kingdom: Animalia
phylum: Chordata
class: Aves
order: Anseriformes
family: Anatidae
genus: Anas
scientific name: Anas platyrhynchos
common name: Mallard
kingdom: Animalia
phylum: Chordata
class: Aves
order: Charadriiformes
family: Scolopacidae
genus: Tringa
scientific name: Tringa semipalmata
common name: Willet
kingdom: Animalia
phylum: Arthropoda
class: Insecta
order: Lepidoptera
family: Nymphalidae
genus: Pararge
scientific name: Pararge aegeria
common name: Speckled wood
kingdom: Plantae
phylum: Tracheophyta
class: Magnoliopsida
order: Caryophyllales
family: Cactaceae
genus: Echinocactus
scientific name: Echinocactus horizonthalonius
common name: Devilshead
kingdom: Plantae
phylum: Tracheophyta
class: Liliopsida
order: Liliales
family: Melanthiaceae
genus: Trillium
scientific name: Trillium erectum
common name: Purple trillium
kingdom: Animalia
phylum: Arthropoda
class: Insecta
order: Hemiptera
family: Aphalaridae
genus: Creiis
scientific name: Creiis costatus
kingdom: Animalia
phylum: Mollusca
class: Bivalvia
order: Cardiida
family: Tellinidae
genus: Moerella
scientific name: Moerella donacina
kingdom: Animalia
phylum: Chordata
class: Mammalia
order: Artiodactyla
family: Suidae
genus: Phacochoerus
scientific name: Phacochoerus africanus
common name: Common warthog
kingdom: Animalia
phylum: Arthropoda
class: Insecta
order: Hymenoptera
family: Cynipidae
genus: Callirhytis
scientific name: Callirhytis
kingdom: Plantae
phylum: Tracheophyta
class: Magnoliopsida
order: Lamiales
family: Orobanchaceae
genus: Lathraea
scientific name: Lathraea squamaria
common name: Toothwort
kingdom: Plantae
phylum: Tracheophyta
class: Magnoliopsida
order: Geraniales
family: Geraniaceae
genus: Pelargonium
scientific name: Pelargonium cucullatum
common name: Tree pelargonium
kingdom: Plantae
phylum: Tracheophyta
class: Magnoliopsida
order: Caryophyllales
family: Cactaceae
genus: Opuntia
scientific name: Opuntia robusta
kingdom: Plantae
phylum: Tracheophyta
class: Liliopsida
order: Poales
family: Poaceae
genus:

» **THE EXERCISE**: Present all of the lines above as a numbered list, leaving out any blank lines.

» **FULL ANSWER**:
1. kingdom: Animalia
2. phylum: Chordata
3. class: Aves
4. order: Anseriformes
5. family: Anatidae
6. genus: Anas
7. scientific name: Anas platyrhynchos
8. common name: Mallard
9. kingdom: Animalia
10. phylum: Chordata
11. class: Aves
12. order: Charadriiformes
13. family: Scolopacidae
14. genus: Tringa
15. scientific name: Tringa semipalmata
16. common name: Willet
17. kingdom: Animalia
18. phylum: Arthropoda
19. class: Insecta
20. order: Lepidoptera
21. family: Nymphalidae
22. genus: Pararge
23. scientific name: Pararge aegeria
24. common name: Speckled wood
25. kingdom: Plantae
26. phylum: Tracheophyta
27. class: Magnoliopsida
28. order: Caryophyllales
29. family: Cactaceae
30. genus: Echinocactus
31. scientific name: Echinocactus horizonthalonius
32. common name: Devilshead
33. kingdom: Plantae
34. phylum: Tracheophyta
35. class: Liliopsida
36. order: Liliales
37. family: Melanthiaceae
38. genus: Trillium
39. scientific name: Trillium erectum
40. common name: Purple trillium
41. kingdom: Animalia
42. phylum: Arthropoda
43. class: Insecta
44. order: Hemiptera
45. family: Aphalaridae
46. genus: Creiis
47. scientific name: Creiis costatus
48. kingdom: Animalia
49. phylum: Mollusca
50. class: Bivalvia
51. order: Cardiida
52. family: Tellinidae
53. genus: Moerella
54. scientific name: Moerella donacina
55. kingdom: Animalia
56. phylum: Chordata
57. class: Mammalia
58. order: Artiodactyla
59. family: Suidae
60. genus: Phacochoerus
61. scientific name: Phacochoerus africanus
62. common name: Common warthog
63. kingdom: Animalia
64. phylum: Arthropoda
65. class: Insecta
66. order: Hymenoptera
67. family: Cynipidae
68. genus: Callirhytis
69. scientific name: Callirhytis
70. kingdom: Plantae
71. phylum: Tracheophyta
72. class: Magnoliopsida
73. order: Lamiales
74. family: Orobanchaceae
75. genus: Lathraea
76. scientific name: Lathraea squamaria
77. common name: Toothwort
78. kingdom: Plantae
79. phylum: Tracheophyta
80. class: Magnoliopsida
81. order: Geraniales
82. family: Geraniaceae
83. genus: Pelargonium
84. scientific name: Pelargonium cucullatum
85. common name: Tree pelargonium
86. kingdom: Plantae
87. phylum: Tracheophyta
88. class: Magnoliopsida
89. order: Caryophyllales
90. family: Cactaceae
91. genus: Opuntia
92. scientific name: Opuntia robusta
93. kingdom: Plantae
94. phylum: Tracheophyta
95. class: Liliopsida
96. order: Poales
97. family: Poaceae
98. genus:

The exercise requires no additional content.